▶ Passage for review:

Table Of Contents
Text Markup¶
New in version 1.1.0.
We provide a simple text-markup for inline text styling. The syntax look the same as the BBCode.
A tag is defined as [tag], and might have a closed tag associated: [/tag]. Example of a markup text:
[b]Hello [color=ff0000]world[/b][/color]
The following tags are availables:
- [b][/b]
- Activate bold text
- [i][/i]
- Activate italic text
- [font=<str>][/font]
- Change the font
- [size=<integer>][/size]
- Change the font size
- [color=#<color>][/color]
- Change the text color
- [ref=<str>][/ref]
- Add an interactive zone. The reference + all the word box inside the reference will be available in MarkupLabel.refs
- [anchor=<str>]
- Put an anchor in the text. You can get the position of your anchor within the text with MarkupLabel.anchors
- [sub][/sub]
- Display the text at a subscript position relative to the text before it.
- [sup][/sup]
- Display the text at a superscript position relative to the text before it.
If you need to escape the markup from the current text, use kivy.utils.escape_markup().
- class kivy.core.text.markup.MarkupLabel(*largs, **kwargs)[source]¶
Bases: kivy.core.text.LabelBase
Markup text label.
See module documentation for more informations.
- anchors[source]¶
Get the position of all the [anchor=...]:
{ 'anchorA': (x, y), 'anchorB': (x, y), ... }
- markup[source]¶
Return the text with all the markup splitted:
>>> MarkupLabel('[b]Hello world[/b]').markup >>> ('[b]', 'Hello world', '[/b]')

▶ Given information:
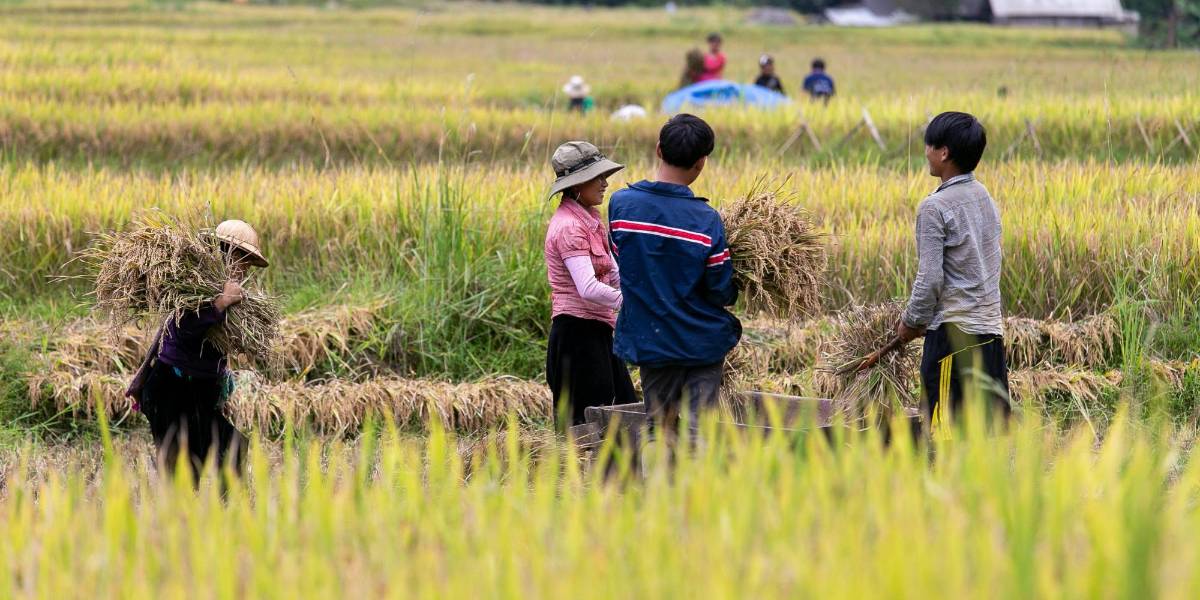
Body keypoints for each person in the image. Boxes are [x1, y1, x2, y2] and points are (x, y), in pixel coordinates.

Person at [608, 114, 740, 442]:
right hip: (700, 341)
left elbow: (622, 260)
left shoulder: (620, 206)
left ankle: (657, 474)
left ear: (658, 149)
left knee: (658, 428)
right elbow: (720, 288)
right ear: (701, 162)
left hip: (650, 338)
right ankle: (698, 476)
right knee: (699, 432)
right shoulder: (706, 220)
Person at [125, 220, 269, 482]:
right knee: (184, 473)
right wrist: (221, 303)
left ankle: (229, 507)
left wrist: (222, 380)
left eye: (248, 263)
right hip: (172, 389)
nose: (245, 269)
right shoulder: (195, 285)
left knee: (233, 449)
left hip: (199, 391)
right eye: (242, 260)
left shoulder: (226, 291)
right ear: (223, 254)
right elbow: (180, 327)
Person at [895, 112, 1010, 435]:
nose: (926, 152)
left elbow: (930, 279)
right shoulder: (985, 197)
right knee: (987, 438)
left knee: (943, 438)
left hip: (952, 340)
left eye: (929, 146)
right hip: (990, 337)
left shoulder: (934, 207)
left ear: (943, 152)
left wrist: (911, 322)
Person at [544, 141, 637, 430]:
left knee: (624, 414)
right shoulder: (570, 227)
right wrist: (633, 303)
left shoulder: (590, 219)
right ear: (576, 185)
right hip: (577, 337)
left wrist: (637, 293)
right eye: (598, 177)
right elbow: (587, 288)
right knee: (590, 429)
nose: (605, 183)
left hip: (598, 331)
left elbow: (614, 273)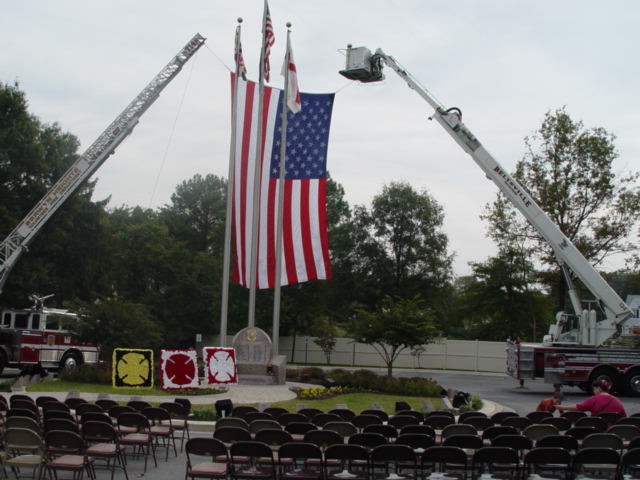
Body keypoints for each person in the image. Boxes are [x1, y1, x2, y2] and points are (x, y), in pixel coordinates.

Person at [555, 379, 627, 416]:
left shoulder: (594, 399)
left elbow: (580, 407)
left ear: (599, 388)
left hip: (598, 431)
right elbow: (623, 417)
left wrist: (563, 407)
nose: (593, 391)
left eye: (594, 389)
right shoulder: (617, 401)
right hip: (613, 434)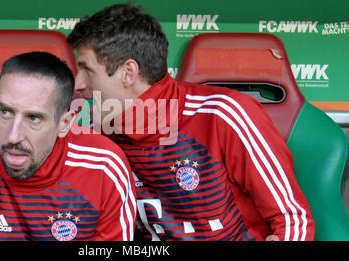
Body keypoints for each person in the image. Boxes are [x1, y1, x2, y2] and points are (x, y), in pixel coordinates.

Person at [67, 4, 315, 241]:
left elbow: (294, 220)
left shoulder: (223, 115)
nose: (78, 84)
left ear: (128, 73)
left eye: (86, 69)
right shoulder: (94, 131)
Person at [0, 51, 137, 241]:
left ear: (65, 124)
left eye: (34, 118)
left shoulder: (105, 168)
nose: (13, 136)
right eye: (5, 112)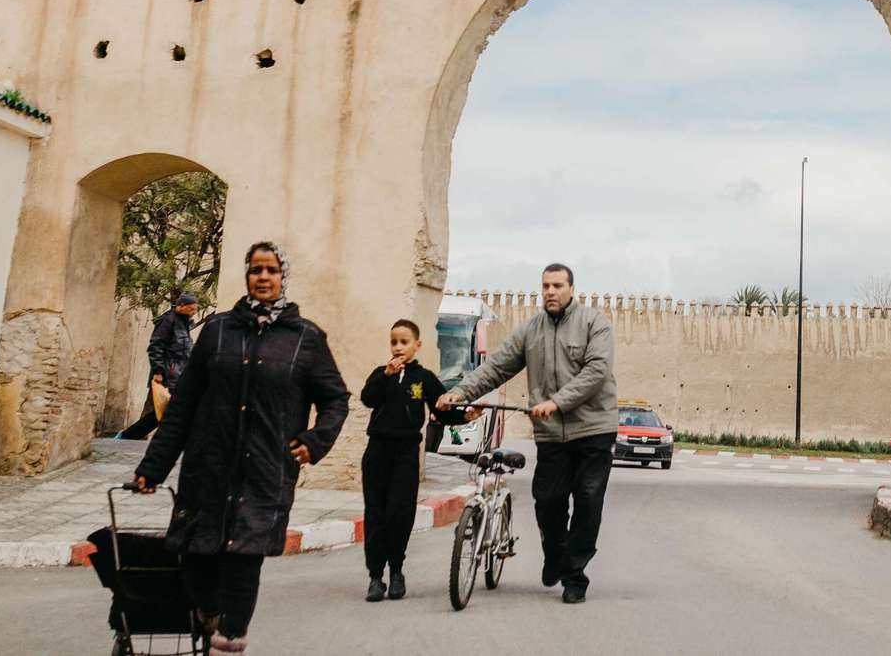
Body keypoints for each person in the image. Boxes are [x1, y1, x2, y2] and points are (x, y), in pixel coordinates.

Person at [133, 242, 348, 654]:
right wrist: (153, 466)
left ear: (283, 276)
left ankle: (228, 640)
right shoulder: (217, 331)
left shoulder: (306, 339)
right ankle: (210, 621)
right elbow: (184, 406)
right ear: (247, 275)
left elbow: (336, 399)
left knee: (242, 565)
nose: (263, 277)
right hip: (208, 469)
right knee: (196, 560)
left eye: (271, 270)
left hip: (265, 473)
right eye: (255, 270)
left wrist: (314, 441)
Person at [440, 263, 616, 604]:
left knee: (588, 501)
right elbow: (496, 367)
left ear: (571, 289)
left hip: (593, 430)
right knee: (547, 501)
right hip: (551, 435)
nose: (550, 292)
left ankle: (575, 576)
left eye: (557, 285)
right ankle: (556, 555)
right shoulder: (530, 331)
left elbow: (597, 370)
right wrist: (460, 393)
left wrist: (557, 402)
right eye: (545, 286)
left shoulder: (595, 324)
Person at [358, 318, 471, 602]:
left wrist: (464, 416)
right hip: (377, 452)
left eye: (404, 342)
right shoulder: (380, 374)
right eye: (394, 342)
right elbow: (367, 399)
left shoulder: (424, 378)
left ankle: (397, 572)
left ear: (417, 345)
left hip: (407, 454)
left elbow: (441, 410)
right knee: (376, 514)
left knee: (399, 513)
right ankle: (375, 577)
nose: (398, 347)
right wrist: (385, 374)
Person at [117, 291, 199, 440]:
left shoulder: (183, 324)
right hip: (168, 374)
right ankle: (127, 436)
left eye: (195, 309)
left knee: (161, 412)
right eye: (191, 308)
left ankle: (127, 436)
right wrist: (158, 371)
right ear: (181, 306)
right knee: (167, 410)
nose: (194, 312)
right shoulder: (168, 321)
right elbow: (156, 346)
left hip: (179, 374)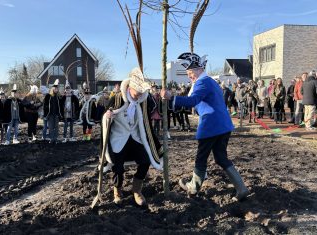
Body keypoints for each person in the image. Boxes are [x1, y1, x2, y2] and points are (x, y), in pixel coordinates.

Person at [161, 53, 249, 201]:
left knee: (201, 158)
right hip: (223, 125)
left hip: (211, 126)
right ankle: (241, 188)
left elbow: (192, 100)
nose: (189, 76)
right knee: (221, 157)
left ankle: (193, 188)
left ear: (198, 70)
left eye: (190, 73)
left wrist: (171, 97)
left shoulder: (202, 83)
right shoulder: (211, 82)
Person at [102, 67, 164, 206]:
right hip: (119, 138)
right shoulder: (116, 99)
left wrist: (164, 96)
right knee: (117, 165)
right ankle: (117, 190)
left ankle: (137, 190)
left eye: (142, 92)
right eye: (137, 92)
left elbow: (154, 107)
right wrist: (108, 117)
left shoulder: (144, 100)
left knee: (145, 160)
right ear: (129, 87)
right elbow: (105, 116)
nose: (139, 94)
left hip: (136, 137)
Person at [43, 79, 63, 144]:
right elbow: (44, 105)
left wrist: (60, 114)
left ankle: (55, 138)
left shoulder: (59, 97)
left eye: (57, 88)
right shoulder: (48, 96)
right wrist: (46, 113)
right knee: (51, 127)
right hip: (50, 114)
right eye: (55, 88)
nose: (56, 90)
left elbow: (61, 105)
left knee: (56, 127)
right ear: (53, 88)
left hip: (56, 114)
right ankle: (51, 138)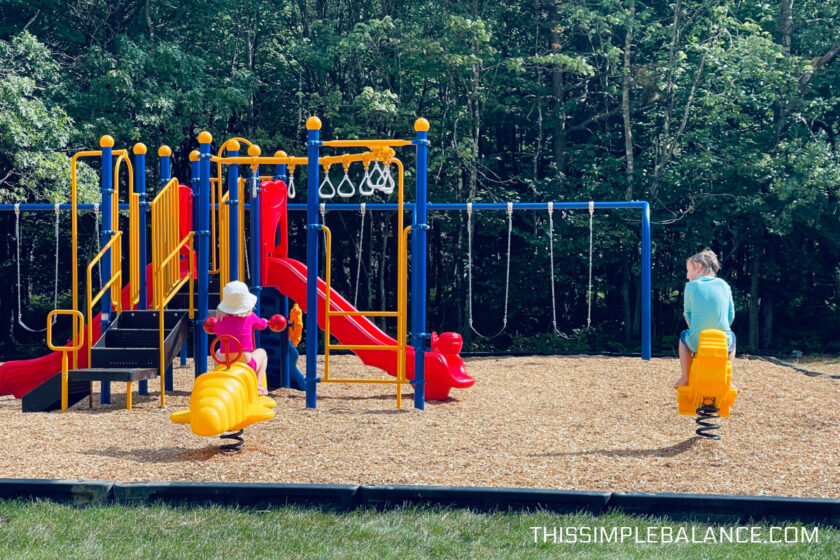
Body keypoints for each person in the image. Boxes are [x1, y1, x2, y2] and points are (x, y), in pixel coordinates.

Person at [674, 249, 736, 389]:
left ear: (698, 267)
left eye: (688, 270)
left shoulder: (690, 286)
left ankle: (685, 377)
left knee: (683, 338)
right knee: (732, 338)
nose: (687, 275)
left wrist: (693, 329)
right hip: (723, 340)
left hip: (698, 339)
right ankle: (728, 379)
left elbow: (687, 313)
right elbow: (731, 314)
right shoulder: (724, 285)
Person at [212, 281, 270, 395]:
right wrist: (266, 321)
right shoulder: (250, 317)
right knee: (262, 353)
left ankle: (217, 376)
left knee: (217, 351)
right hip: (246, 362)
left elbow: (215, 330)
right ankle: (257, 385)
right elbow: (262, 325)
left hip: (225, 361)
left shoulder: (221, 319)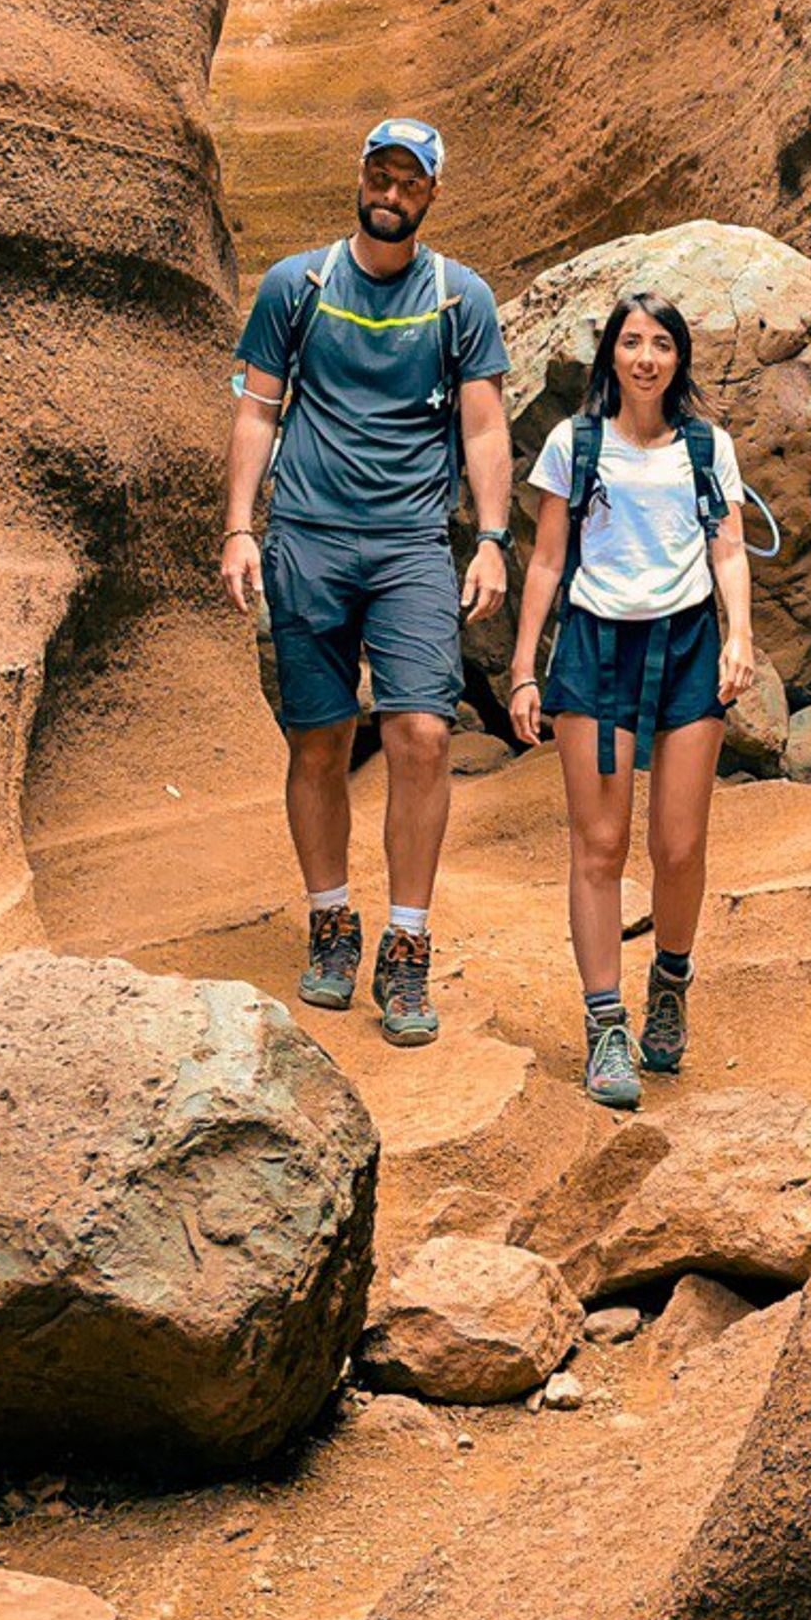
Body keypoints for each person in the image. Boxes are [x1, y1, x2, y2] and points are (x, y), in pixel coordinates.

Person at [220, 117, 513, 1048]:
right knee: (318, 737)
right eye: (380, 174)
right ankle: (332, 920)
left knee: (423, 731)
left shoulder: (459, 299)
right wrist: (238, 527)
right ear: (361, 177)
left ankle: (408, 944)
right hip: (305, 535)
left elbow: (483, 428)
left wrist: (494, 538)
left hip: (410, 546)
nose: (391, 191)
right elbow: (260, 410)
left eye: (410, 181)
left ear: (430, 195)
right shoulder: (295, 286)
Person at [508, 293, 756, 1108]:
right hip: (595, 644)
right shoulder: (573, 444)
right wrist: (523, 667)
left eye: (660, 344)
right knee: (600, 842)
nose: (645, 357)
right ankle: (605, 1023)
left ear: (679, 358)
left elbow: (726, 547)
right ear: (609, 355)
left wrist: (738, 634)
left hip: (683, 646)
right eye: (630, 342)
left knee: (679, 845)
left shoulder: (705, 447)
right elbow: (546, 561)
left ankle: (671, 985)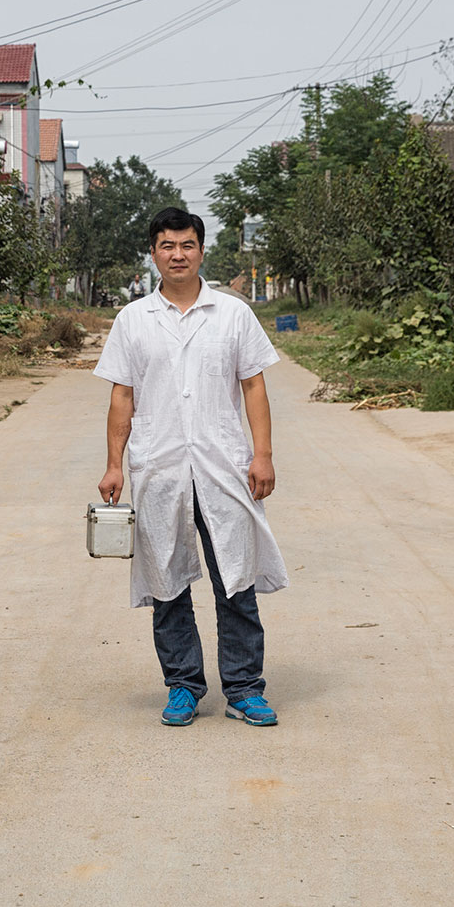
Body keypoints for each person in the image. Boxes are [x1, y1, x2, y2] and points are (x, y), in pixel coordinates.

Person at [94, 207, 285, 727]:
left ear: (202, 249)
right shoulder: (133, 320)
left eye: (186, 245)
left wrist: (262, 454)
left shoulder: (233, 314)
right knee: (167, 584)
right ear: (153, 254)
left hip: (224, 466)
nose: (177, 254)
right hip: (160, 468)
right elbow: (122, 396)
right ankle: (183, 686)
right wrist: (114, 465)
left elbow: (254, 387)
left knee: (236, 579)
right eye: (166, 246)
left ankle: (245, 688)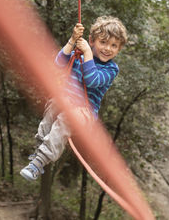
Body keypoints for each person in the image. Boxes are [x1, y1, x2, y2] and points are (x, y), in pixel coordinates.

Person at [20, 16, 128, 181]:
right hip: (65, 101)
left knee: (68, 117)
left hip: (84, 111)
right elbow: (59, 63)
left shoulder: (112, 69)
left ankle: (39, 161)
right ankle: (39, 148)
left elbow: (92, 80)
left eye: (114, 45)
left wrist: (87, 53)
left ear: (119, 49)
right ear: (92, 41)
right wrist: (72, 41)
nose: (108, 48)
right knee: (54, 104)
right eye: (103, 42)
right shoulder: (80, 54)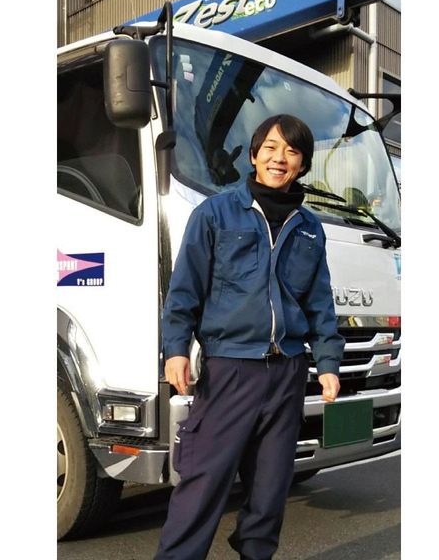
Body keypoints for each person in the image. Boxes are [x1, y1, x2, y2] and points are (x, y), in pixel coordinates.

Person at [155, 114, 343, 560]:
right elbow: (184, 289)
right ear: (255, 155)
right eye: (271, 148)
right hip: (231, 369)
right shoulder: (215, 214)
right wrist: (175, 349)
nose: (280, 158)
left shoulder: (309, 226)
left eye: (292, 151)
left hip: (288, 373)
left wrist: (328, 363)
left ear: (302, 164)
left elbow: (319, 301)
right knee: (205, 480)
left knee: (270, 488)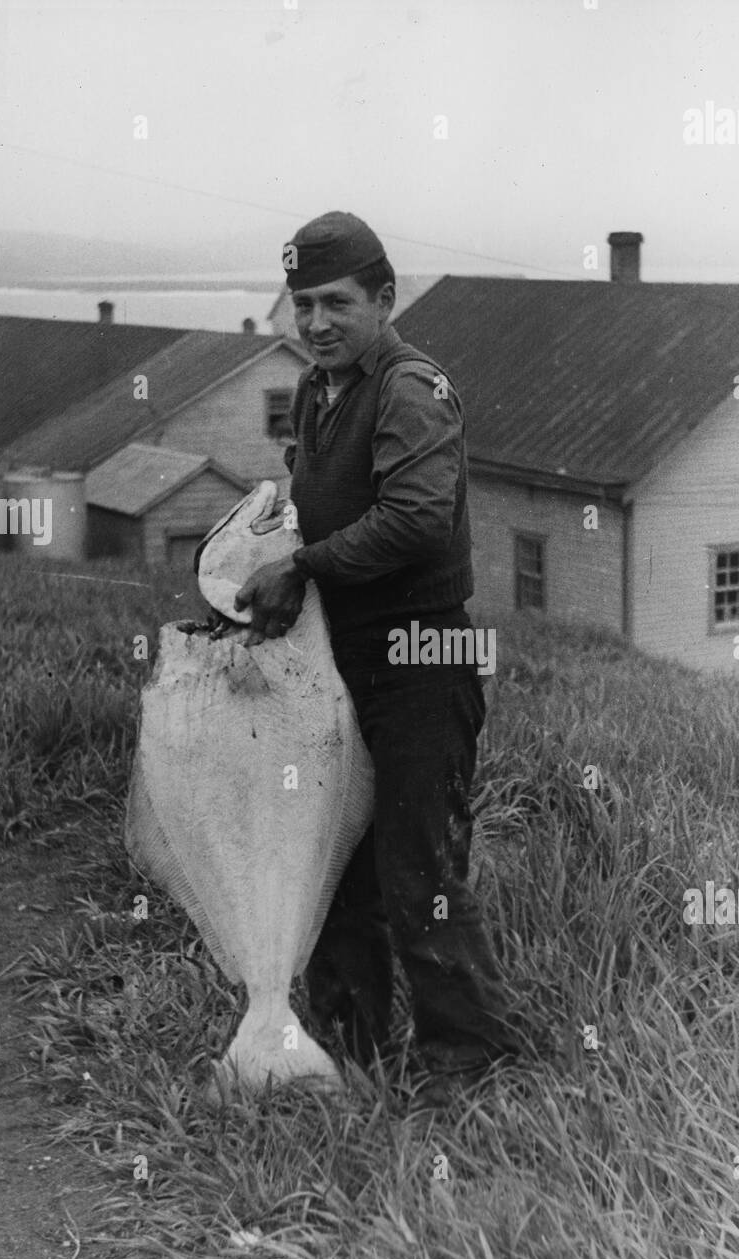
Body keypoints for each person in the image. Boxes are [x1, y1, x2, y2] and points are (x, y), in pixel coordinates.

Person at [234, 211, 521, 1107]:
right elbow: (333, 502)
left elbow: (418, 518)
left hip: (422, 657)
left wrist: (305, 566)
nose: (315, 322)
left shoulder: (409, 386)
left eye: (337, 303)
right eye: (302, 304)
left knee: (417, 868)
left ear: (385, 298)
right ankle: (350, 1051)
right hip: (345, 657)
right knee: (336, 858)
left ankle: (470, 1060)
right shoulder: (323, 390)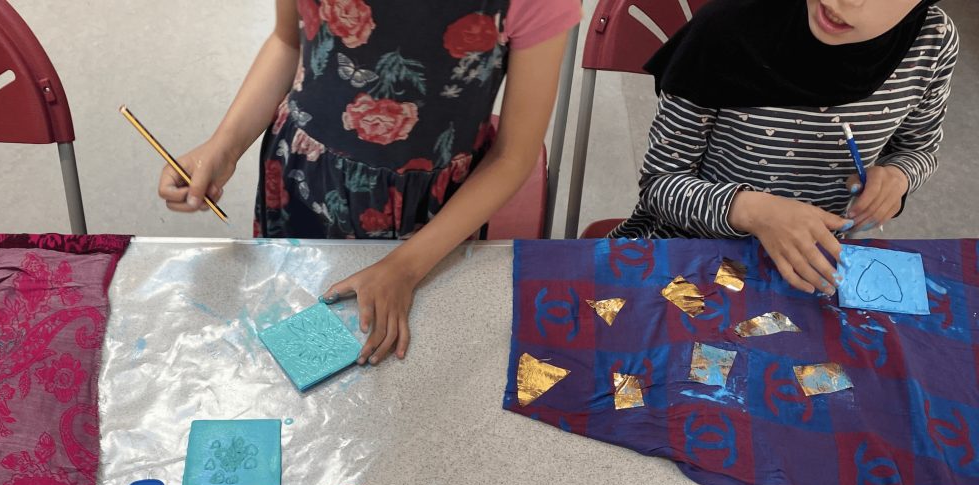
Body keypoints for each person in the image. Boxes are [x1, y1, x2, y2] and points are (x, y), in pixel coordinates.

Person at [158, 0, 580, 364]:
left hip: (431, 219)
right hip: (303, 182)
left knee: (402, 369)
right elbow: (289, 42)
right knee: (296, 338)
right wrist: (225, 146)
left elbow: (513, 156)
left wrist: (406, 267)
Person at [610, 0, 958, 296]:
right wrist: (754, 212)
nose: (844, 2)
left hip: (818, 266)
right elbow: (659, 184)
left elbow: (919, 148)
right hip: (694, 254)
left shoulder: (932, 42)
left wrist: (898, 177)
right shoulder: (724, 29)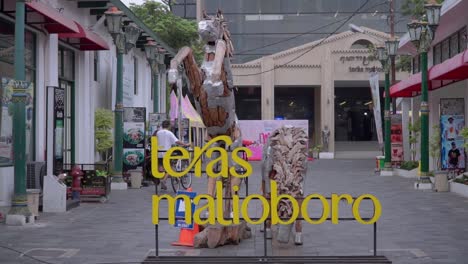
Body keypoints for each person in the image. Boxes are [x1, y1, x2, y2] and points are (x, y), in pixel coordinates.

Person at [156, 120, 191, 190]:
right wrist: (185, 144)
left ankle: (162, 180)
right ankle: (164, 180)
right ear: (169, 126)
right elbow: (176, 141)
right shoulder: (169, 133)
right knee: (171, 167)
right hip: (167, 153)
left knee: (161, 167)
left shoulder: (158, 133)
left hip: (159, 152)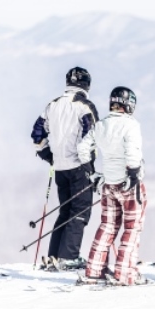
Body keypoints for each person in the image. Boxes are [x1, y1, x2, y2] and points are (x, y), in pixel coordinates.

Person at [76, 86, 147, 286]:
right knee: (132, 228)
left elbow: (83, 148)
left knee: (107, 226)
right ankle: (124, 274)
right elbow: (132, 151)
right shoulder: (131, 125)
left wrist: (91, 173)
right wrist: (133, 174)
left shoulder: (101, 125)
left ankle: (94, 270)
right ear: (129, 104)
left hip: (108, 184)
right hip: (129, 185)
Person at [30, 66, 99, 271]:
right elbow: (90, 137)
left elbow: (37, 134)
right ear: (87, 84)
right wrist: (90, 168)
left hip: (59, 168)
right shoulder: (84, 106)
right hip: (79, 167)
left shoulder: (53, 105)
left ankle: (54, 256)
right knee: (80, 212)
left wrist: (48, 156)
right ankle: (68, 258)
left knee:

▶ Set of tasks:
1. In the Kivy text markup documentation, which function escapes markup from the current text?
2. Rewrite the paragraph of the Kivy text markup documentation that begins "We provide a simple text-markup" as a single shorter sentence that keeps its main facts.

▶ Solutions in order:
1. kivy.utils.escape_markup()

2. A simple markup with BBCode-like syntax is provided for styling text inline.